In the paper, the problems of convergence and relative stability to perturbations of a branched continued fraction with positive elements and a fixed number of branching branches are investigated. The conditions under which the sets of elements \[\Omega_0 = ( {0,\mu _0^{(2)}} ] \times [ {\nu _0^{(1)}, + \infty } ),\quad \Omega _{i(k)}=[ {\mu _k^{(1)},\mu _k^{(2)}} ] \times [ {\nu _k^{(1)},\nu _k^{(2)}} ],\]\[i(k) \in {I_k}, \quad k = 1,2,\ldots,\] where $\nu _0^{(1)}>0,$ $0 < \mu _k^{(1)} < \mu _k^{(2)},$ $0 < \nu _k^{(1)} < \nu _k^{(2)},$ $k = 1,2,\ldots,$ are a sequence of sets of convergence and relative stability to perturbations of the branched continued fraction \[\frac{a_0}{b_0}{\atop+}\sum_{i_1=1}^N\frac{a_{i(1)}}{b_{i(1)}}{\atop+}\sum_{i_2=1}^N\frac{a_{i(2)}}{b_{i(2)}}{\atop+}\ldots{\atop+} \sum_{i_k=1}^N\frac{a_{i(k)}}{b_{i(k)}}{\atop+}\ldots\] have been established.
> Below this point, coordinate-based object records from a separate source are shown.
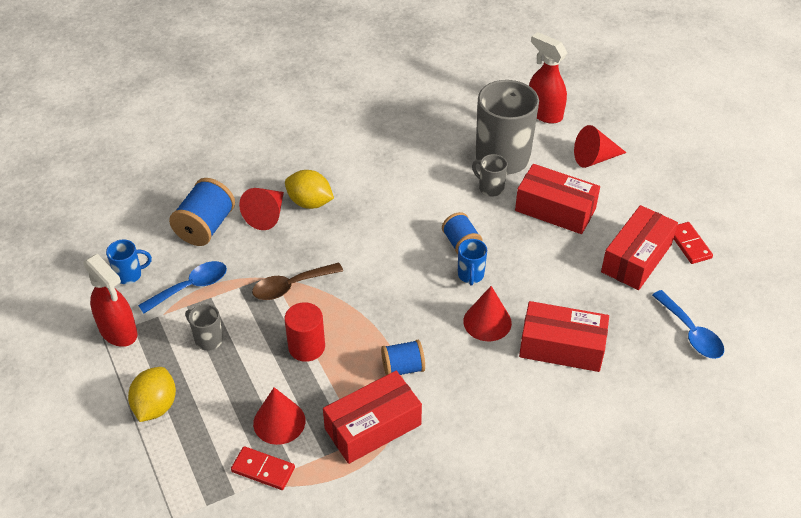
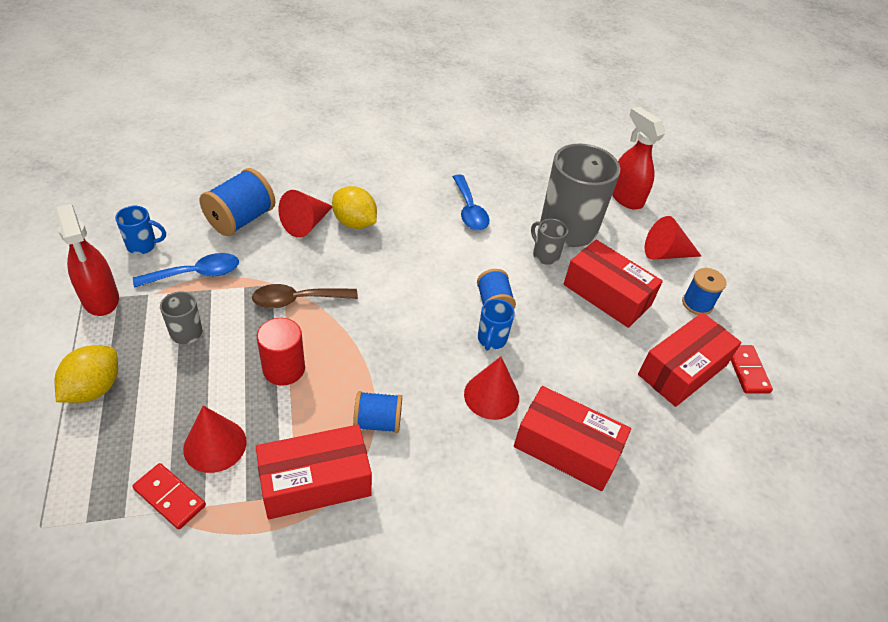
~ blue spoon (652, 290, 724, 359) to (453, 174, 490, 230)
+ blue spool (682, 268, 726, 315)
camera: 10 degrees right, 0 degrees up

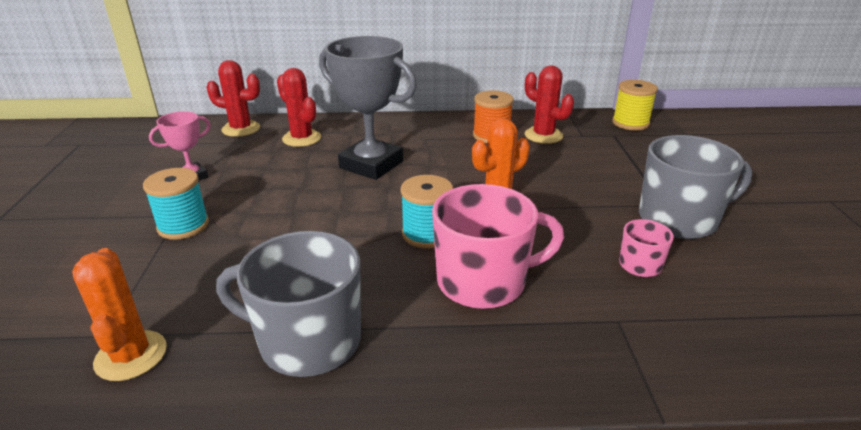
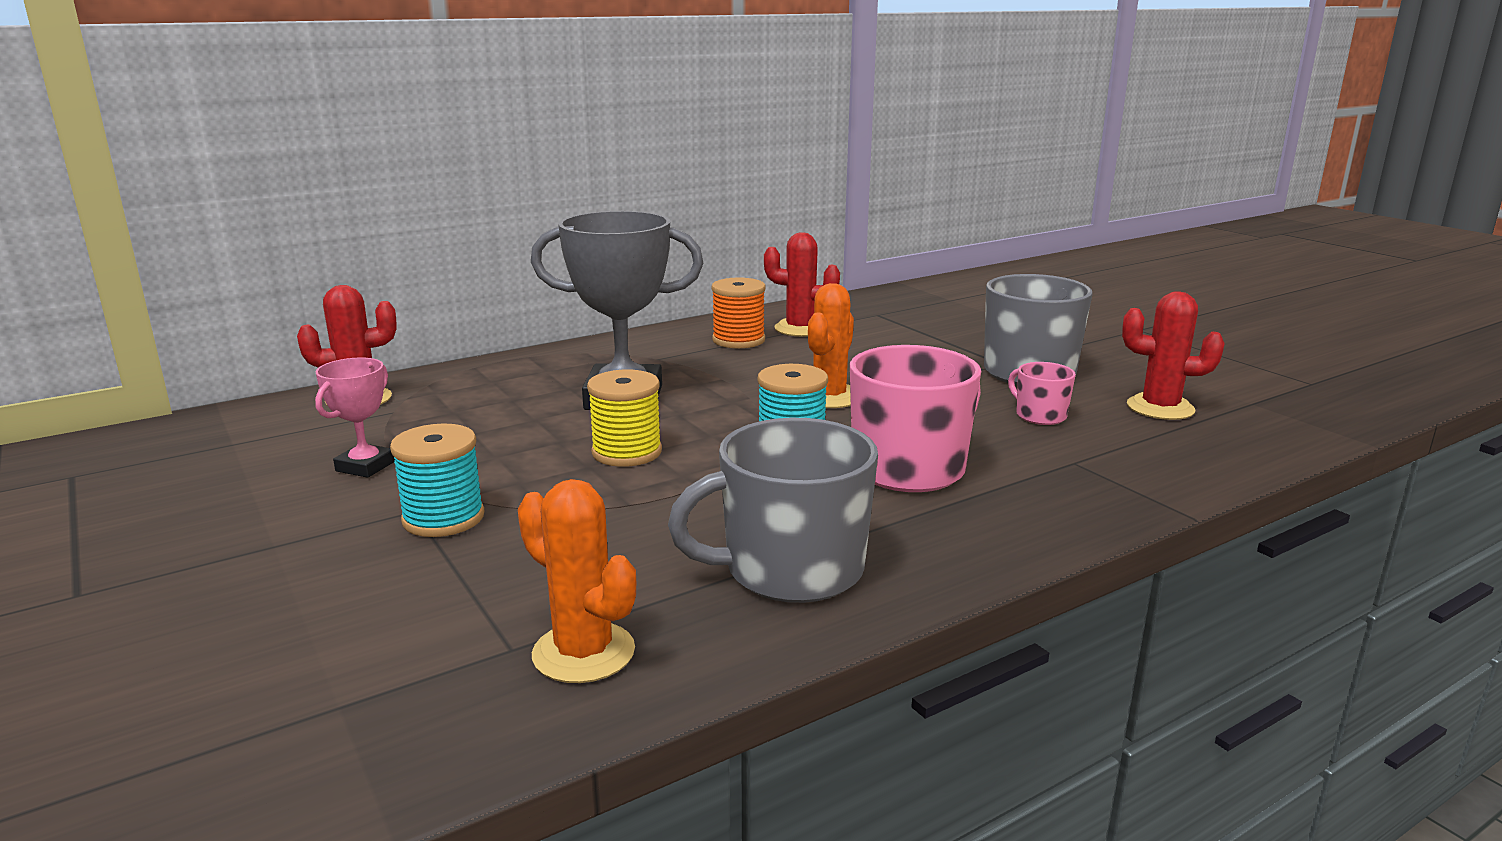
~ red cactus (277, 68, 321, 147) to (1122, 291, 1225, 420)
~ yellow spool (612, 80, 658, 130) to (587, 369, 662, 467)
camera: 30 degrees left, 10 degrees down

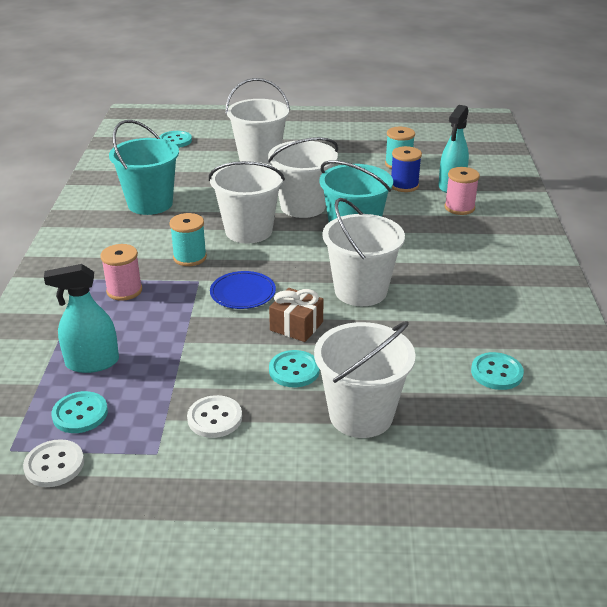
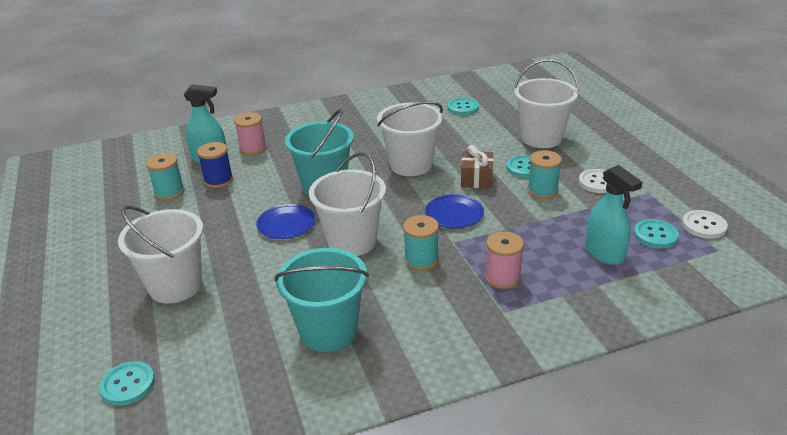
~ white bucket (268, 137, 338, 218) to blue plate (256, 204, 316, 239)
+ turquoise spool (527, 150, 562, 199)
camera: 110 degrees left, 0 degrees up

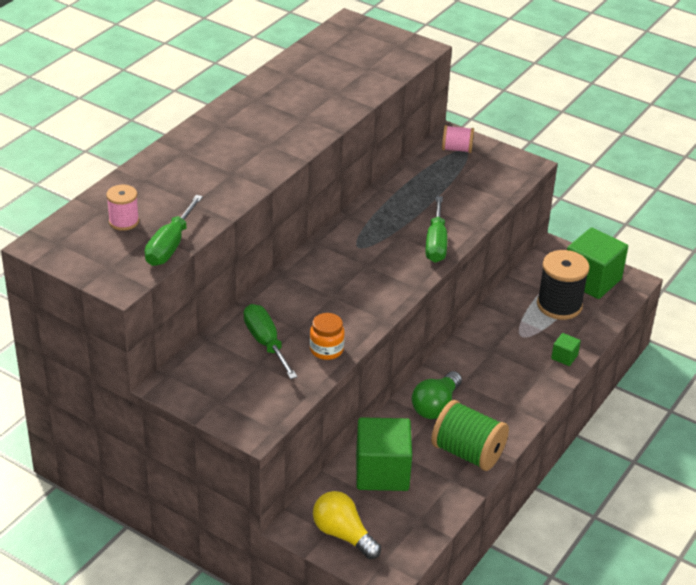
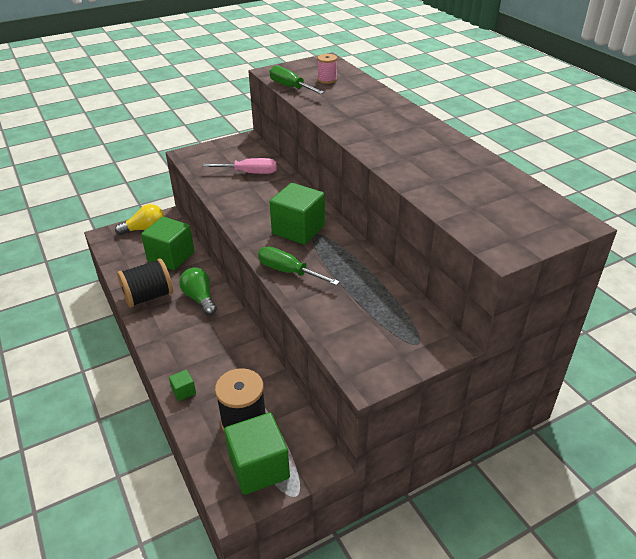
- pink spool (442, 125, 474, 153)
~ green screwdriver (244, 304, 298, 379) to pink screwdriver (203, 158, 277, 174)
- orange jar (310, 313, 345, 360)
~ green spool (431, 400, 509, 471) to black spool (117, 258, 173, 308)
+ green cube (270, 183, 325, 245)
camera: 120 degrees right, 0 degrees up

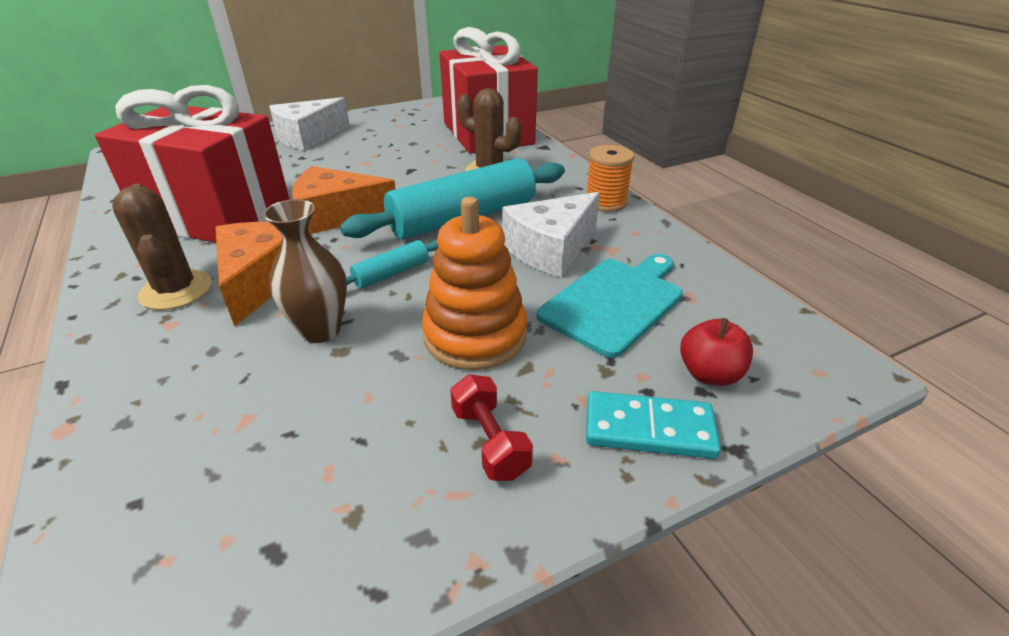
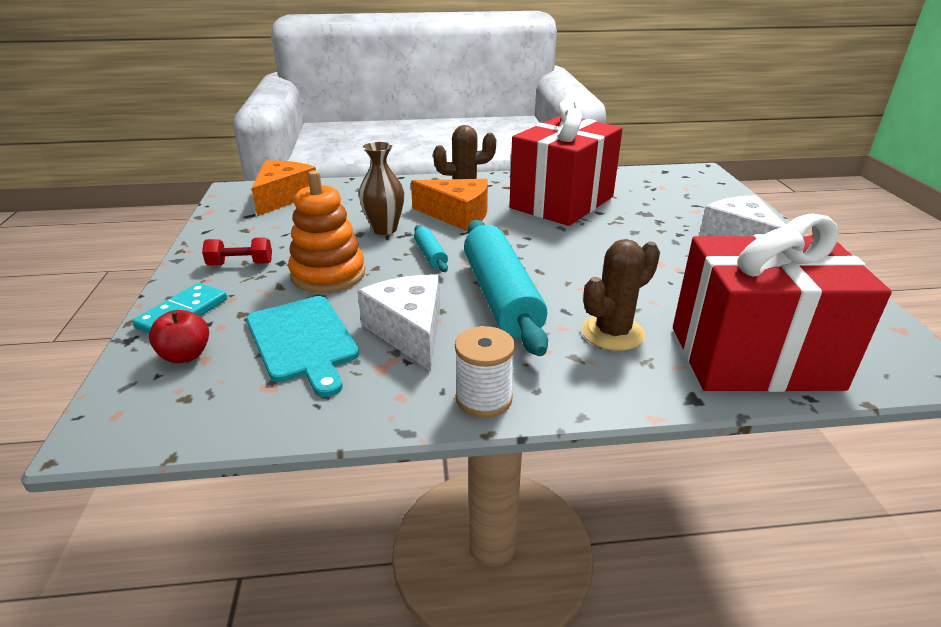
~ orange spool (587, 145, 634, 212) to white spool (455, 326, 515, 418)
~ orange cheese (292, 166, 396, 234) to (251, 160, 316, 216)
camera: 110 degrees right, 5 degrees down

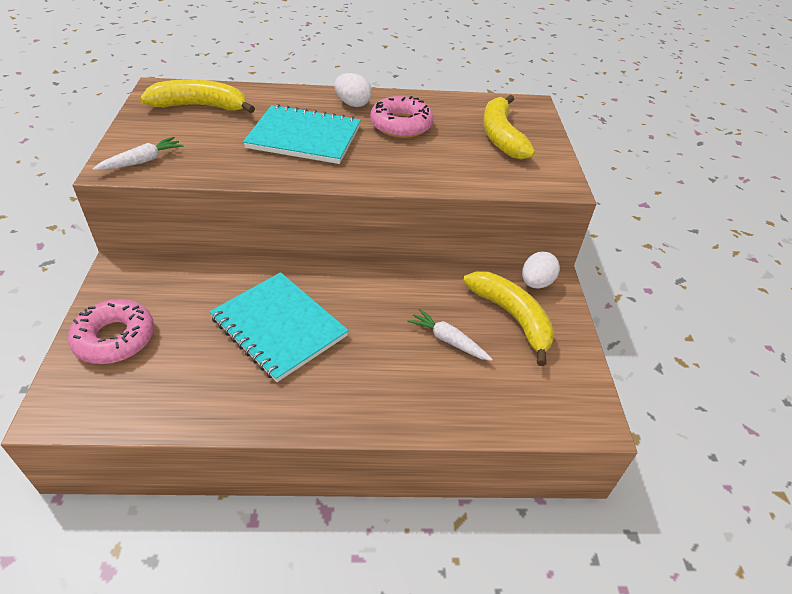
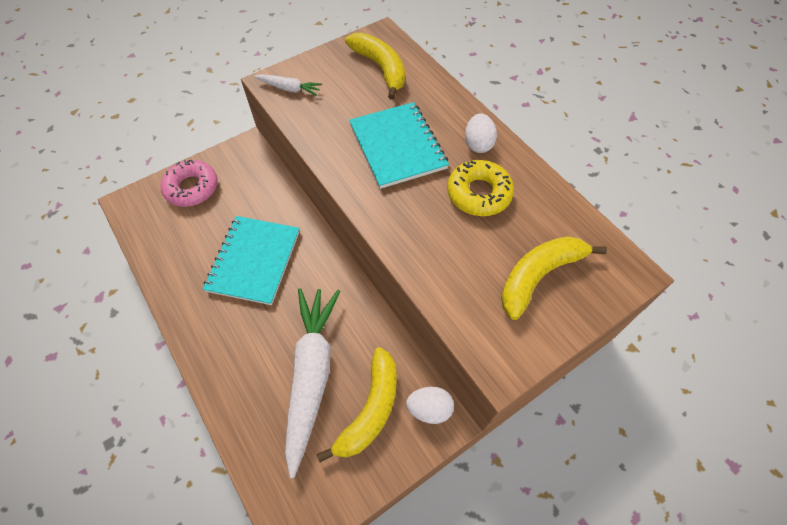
~ pink donut (370, 96, 433, 138) to yellow donut (447, 160, 514, 216)
~ white carrot (407, 309, 493, 361) = (285, 288, 340, 478) x2.23
camera: 60 degrees right, 15 degrees up

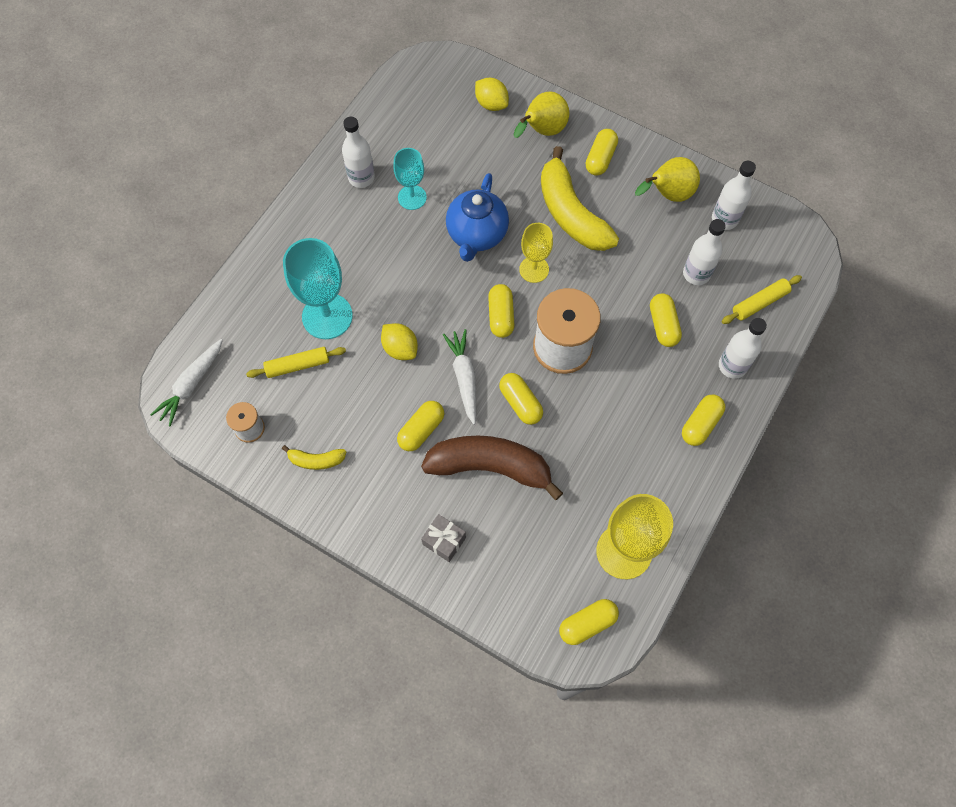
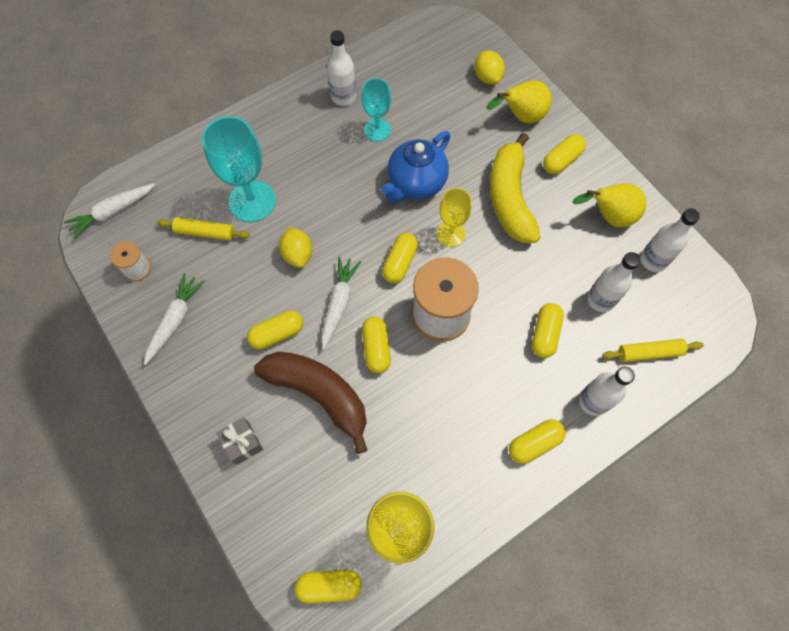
~ yellow banana (282, 445, 346, 470) to white carrot (144, 273, 205, 365)
camera: 25 degrees right, 0 degrees up

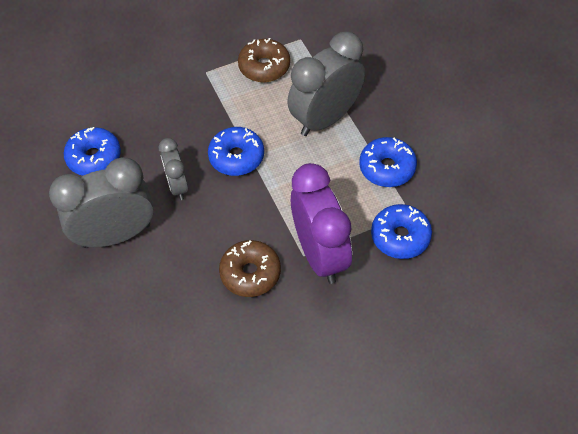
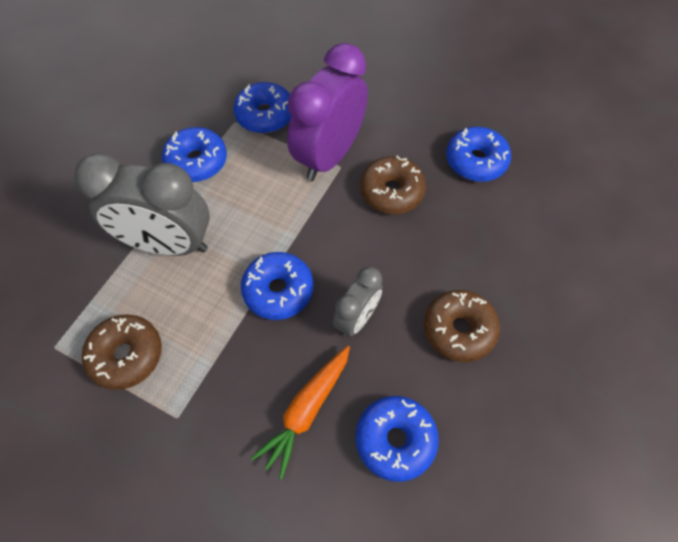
~ grey clock (49, 157, 154, 248) to brown donut (424, 290, 500, 362)
+ blue donut (446, 127, 511, 182)
+ orange carrot (251, 346, 350, 479)
camera: 130 degrees left, 5 degrees up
The obtained conditions require the boundedness or convergence of the sequences whose members depend on the values $\mu _k^{(j)},$ $\nu _k^{(j)},$ $j=1,2.$ If the sets of elements of the branched continued fraction are sets ${\Omega _{i(k)}} = ( {0,{\mu _k}} ] \times [ {{\nu _k}, + \infty } )$, $i(k) \in {I_k}$, $k = 0,1,\ldots,$ where ${\mu _k} > 0$, ${\nu _k} > 0$, $k = 0,1,\ldots,$ then the conditions of convergence and stability to perturbations are formulated through the convergence of series whose terms depend on the values $\mu _k,$ $\nu _k.$ The conditions of relative resistance to perturbations of the branched continued fraction are also established if the partial numerators on the even floors of the fraction are perturbed by a shortage and on the odd ones by an excess, i.e. under the condition that the relative errors of the partial numerators alternate in sign. In all cases, we obtained estimates of the relative errors of the approximants that arise as a result of perturbation of the elements of the branched continued fraction.